§ Daftar Tugas
A. Cetak ulang sebagian artikel tentang Arthur Laffer, mulai dari kata-kata yang memuat "Foto: Founder &" dan berhenti setelah "dan pajak cukai.".
B. Berdasarkan artikel tentang Arthur Laffer, jelaskan dalam satu sampai tiga kalimat mengapa menaikkan tarif pajak bukan solusi bagi Indonesia.

━━━━━ Kutipan untuk Dibaca

Arthur Laffer: Perbaikan Fiskal Jadi Sebuah Keharusan Bagi RI

Khoirul Anam, CNBC Indonesia
17 June 2025 12:32
Founder & Chairman of Laffer Associates, Former Advisor to the President of The United States, Arthur B.Laffer. (Dok. Young America's Foundation)
Foto: Founder & Chairman of Laffer Associates, Former Advisor to the President of The United States, Arthur B.Laffer. (Dok. Young America's Foundation)

Jakarta, CNBC Indonesia - Ekonom legendaris Amerika Serikat (AS) Arthur B. Laffer menilai tarif pajak yang tinggi dapat mengurangi pendapatan pemerintah, yang dapat menghambat aktivitas yang menghasilkan pendapatan kena pajak. Dia mengungkapkan pada tahun 2024, penerimaan pajak Indonesia mencapai Rp1.932,4 triliun, atau sekitar 68% dari total pendapatan negara. Ini termasuk Pajak Pertambahan Nilai (PPN), Pajak Penghasilan, bea masuk, dan pajak cukai.

Di sisi lain, meski kontribusinya cukup besar, rasio pajak Indonesia terhadap PDB Indonesia telah menurun, dari 11,4% pada tahun 2014 menjadi hanya 8,7% pada tahun 2024. Laffer mengatakan hal ini tidak menandakan pajak yang rendah, namun menandakan basis pajak yang sempit dan desain kebijakan yang tidak efisien.

"Oleh karena itu, solusinya bukanlah menaikkan tarif. Melainkan memperluas basis, menyederhanakan sistem, dan memberikan insentif yang tepat," kata Laffer kepada CNBC Indonesia, dikutip Jumat (13/6/2025).

Dia mencontohkan pajak cukai Indonesia saat ini terutama dikenakan kepada beberapa produk seperti, tembakau, minuman beralkohol, dan etanol. Bahkan saat ini minuman mengandung gula ditambahkan dalam daftar meski belum terkena pajak.

"Saya khawatir fokus yang sempit ini berisiko dan tidak berkelanjutan," tegasnya.

Buktinya terjadi pada industri tembakau. Menurut Laffer, tembakau mendominasi cukai Indonesia hingga 95%. Dia khawatir sektor ini akan terbebani yang menurutnya akan membebani sektor tembakau sehingga industrinya akan menjadi kontraproduktif.

━━━━━━━━━━
━━━━━ Data yang Tersedia

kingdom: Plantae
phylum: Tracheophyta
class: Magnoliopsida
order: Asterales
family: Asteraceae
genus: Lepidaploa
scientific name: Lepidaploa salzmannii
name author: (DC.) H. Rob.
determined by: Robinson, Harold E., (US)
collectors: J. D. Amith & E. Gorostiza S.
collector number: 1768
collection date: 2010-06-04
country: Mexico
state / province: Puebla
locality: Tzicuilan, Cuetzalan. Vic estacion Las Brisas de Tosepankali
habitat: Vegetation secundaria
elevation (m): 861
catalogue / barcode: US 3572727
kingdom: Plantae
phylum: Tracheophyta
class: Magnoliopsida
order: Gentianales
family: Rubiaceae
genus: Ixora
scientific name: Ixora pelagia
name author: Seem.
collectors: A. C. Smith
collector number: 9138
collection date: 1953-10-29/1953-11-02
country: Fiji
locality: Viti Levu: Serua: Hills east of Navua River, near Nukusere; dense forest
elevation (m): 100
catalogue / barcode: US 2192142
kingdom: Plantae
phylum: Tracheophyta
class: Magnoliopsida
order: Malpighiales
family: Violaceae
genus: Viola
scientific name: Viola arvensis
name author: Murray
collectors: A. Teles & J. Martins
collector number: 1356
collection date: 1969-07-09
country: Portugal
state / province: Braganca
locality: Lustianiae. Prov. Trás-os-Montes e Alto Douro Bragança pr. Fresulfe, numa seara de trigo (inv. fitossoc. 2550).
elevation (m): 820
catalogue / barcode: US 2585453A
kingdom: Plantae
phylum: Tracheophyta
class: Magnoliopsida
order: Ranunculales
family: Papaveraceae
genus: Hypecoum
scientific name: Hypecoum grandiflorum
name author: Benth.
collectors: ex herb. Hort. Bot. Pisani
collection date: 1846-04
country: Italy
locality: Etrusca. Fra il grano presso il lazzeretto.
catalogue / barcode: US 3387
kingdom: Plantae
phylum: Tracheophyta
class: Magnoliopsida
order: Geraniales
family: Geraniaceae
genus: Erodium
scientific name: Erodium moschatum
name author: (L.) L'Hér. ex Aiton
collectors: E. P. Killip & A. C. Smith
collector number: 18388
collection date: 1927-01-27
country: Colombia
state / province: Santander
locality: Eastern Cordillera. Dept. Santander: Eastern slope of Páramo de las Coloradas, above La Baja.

━━━━━━━━━━

§ Jawaban
A.
Foto: Founder & Chairman of Laffer Associates, Former Advisor to the President of The United States, Arthur B.Laffer. (Dok. Young America's Foundation)

Jakarta, CNBC Indonesia - Ekonom legendaris Amerika Serikat (AS) Arthur B. Laffer menilai tarif pajak yang tinggi dapat mengurangi pendapatan pemerintah, yang dapat menghambat aktivitas yang menghasilkan pendapatan kena pajak. Dia mengungkapkan pada tahun 2024, penerimaan pajak Indonesia mencapai Rp1.932,4 triliun, atau sekitar 68% dari total pendapatan negara. Ini termasuk Pajak Pertambahan Nilai (PPN), Pajak Penghasilan, bea masuk, dan pajak cukai.

B. Menurut Laffer, penurunan rasio pajak terhadap PDB dari 11,4% pada 2014 menjadi 8,7% pada 2024 tidak menandakan pajak yang rendah. Penurunan itu justru menandakan basis pajak yang sempit dan desain kebijakan yang tidak efisien. Oleh karena itu, solusinya adalah memperluas basis, menyederhanakan sistem, dan memberikan insentif yang tepat.